Algorithm: PufferLib implements a PPO-variant with improvements based on our own research. The main improvements are our use of Muon, a custom advantage function combining GAE and VTrace, and prioritized replay over trajectory segments collected from the current epoch using absolute advantage.

PufferNet: Our default model architecture combines MinGRU, an RNN that is parallelizable over the time dimension, with highway nets, a fancy residual that replaces expensive normalization layers. It's equal to or better than an LSTM on every environment we've tested and much faster.

Sweeps: The fundamental unit of compute in PufferLib is a hyperparameter sweep, not a single experiment. Protein is a tuning algorithm based on our own research. It combines Gaussian processes with a simple genetic algorithm over the Pareto-frontier defined by cost (experiment wall-clock time) and score. This is the main thing we haven't ported over to CUDA C yet.

Tutorial: Writing Your Own Environment at Millions of SPS (steps/second)!

Ocean environments are written in C. It's very simple C. Like first 2 weeks of an intro systems course C. Follow this guide and then copy Squared (single-agent) or Target (multi-agent) to use as templates for your own environment. Both have detailed comments that walk you through the requirements. Find/replace the demo name with your environment name.

The .h file contains core environment logic. The .c file contains a standalone demo. Only the .h file is compiled when you run puffer build env_name. The standalone is compiled with puffer build env_name --local or --fast for the optimized build. Observations, actions, rewards, and terminals are each allocated as big chunks of memory that are contiguous across all (usually thousands) of environment instances.

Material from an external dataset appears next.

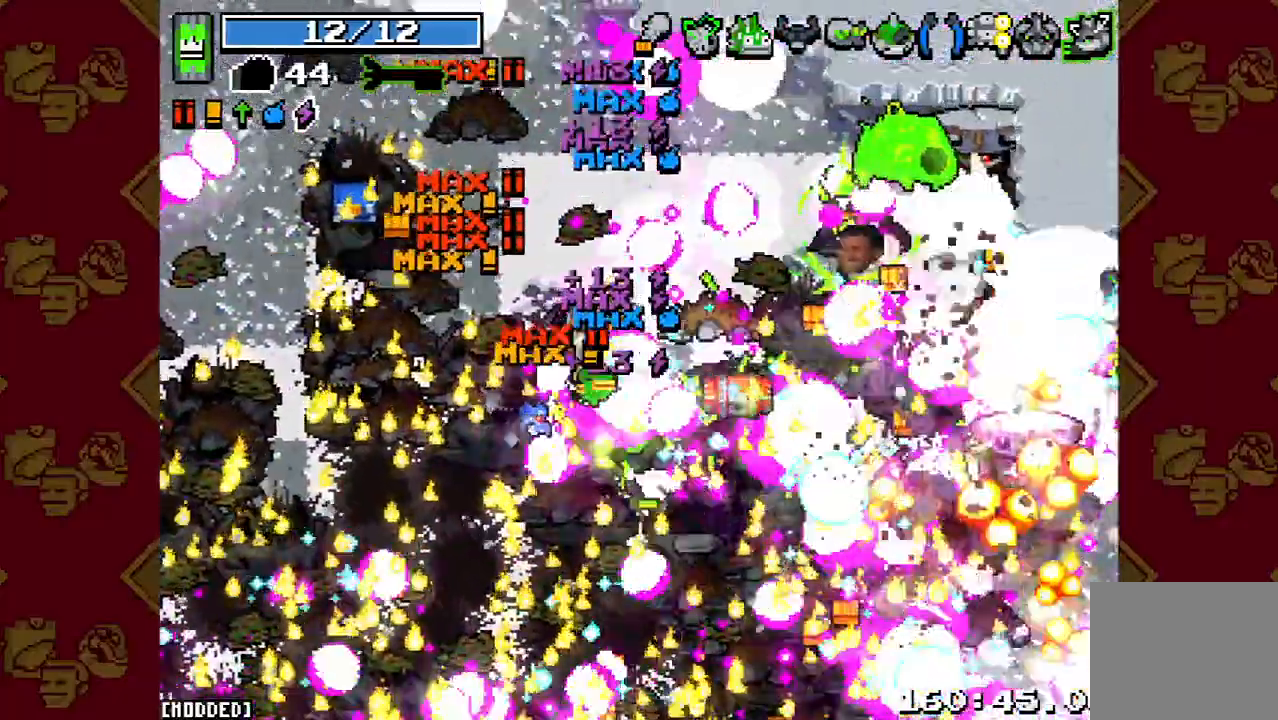
{"buttons": [], "left_stick": "up-right", "right_stick": "up-right", "button_events": []}
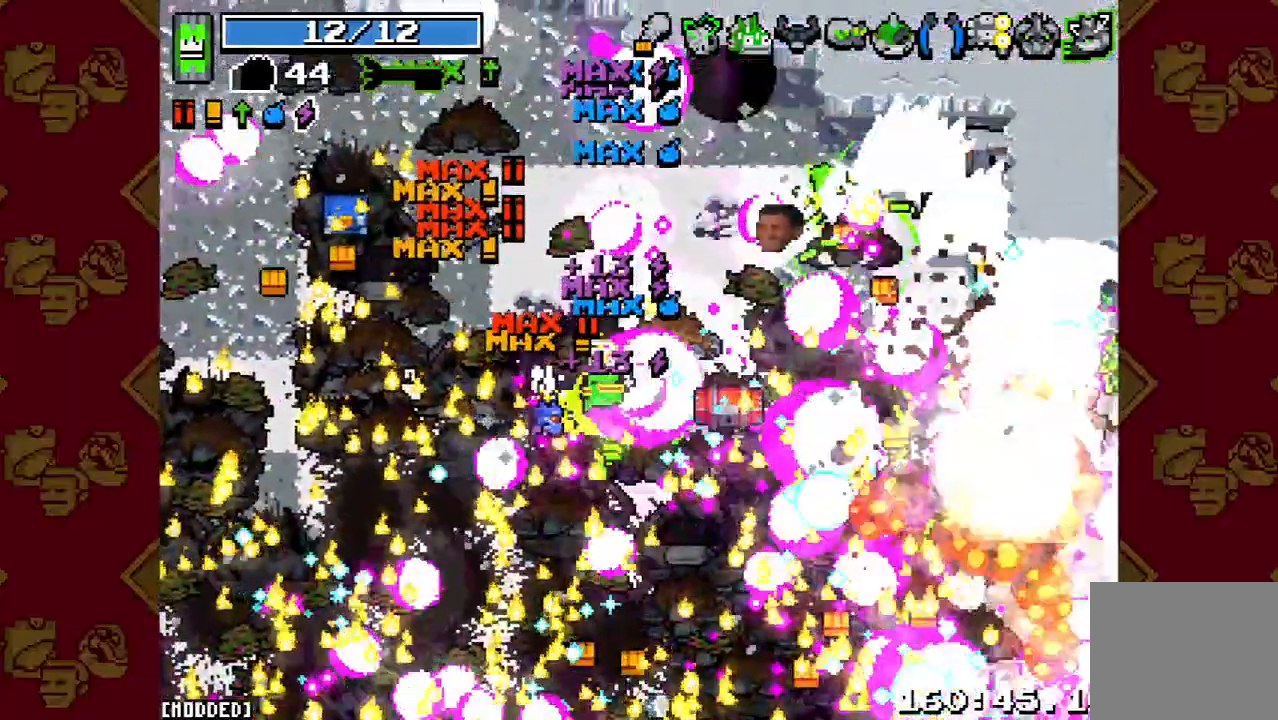
{"buttons": [], "left_stick": "up-right", "right_stick": "up-right", "button_events": []}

Create a .ini file in the config/ directory with the settings for your environment. Copy the one for Squared or Target as a starting point. Your environment is now available for training just like any other Ocean environment:

puffer build env_name
puffer train env_name

Use the --local compilation option for testing while writing your environment. It enables address sanitizer and will catch will catch most indexing and overflow bugs. Here's a checklist of common bugs if your env is not training:

FAQ

Why is it called PufferLib? Would you have rathered yet another minimal tech logo? Here, have a pufferfish 🐡

I'm new to RL. How do I contribute? Start by building a simple new environment in C and getting it to train. I review environment PRs from new contributors live on stream.

How do I export screenshots/gifs? F12 for screenshots, control+F12 for gifs. This is built in to raylib.

Where did all the Python/third-party stuff go? It was all 100x+ slower than PufferLib is now. We do plan on hooking the C/C++ for Atari, NetHack, and maybe ProcGen into our low-level interface when we have time.